CTranslate2
CTranslate2 copied to clipboard
ctranslate2 crashes on AWS lambda
Hello,
CTranslate2 crashes with the following error when started inside of an AWS Lambda:
OMP: Error #179: Function Can't open SHM2 failed:
OMP: System error #2: No such file or directory
The problem happens when a new Translator object gets created translator = ctranslate2.Translator(model_path, device="cpu")
This can be reproduced inside of a docker container without AWS, if you start the container like this docker run --ipc=none ...
I researched about this problem online, and the issue is that lambda does not provide /dev/shm. Pupeeter has the same problem, there they provide a flag to turn off /dev/shm usage, see https://github.com/puppeteer/puppeteer/blob/v1.0.0/docs/troubleshooting.md#tips. Firefox selenium has the same issue and it seems like no one has found a way to run a headless firefox inside of a lambda, they don't provide such a flag.

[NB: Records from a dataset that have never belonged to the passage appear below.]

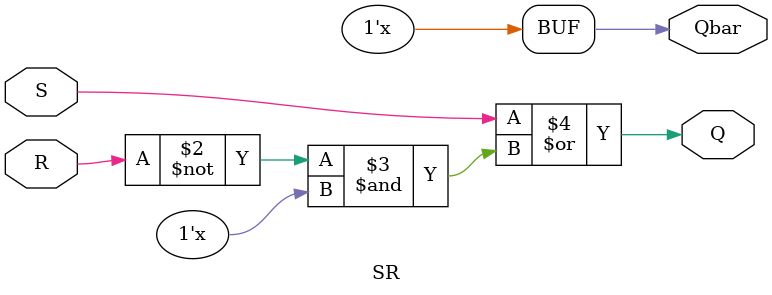
<source format=v>
`timescale 1ns / 1ps


module SR(
    input S,R,
    output reg Q,Qbar
    );
    
    always @(S,R)
    begin
        Q <= S | ~R & Q;
        Qbar <= ~Q;
    end
endmodule

</source>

Is there a way CTranslate2 could stop using /dev/shm, maybe based on an ENV variable or so?
Thank you so much already
Hi,
The error comes from OpenMP (OMP) which is used for multithreading. It was also reported a few months ago on the forurm. At that time I simply suggested to use EC2 instances instead of Lambdas.
This can be reproduced inside of a docker container without AWS, if you start the container like this docker run --ipc=none ...
Thank you for the tip. Indeed /dev/shm is no longer present when using this flag but I did not manage to reproduce the error. Can you share a full example to reproduce the error with Docker?
Hi @guillaumekln,
Thank you for your quick reply. I created a repository to easier reproduce the bug: ctranslate_dev_shm_issue
Unfortunately we can't use EC2 at our company, we are supposed to use lambda.
Thanks for the reproducer. I was using Ubuntu 20.04 as the base image and did not reproduce the error (probably for the same reason you did not reproduce with Debian).
We are currently building with the LLVM OpenMP runtime from Intel. This error happens early when the runtime is initialized and I did not find a way to change this behavior (see https://github.com/llvm/llvm-project/issues/53955).
However, using the GNU OpenMP runtime seems to fix the error. This is probably the only reasonable solution to this issue and I will consider this change for the next version.
However, using the GNU OpenMP runtime seems to fix the error. This is probably the only reasonable solution to this issue and I will consider this change for the next version.
The version 2.24.0 includes this change.
@Pita, could you verify that you can now run on AWS Lambda?
Hello @guillaumekln,
I just tested it again with the latest version and I can confirm it works now. Thank you so much for this fast fix!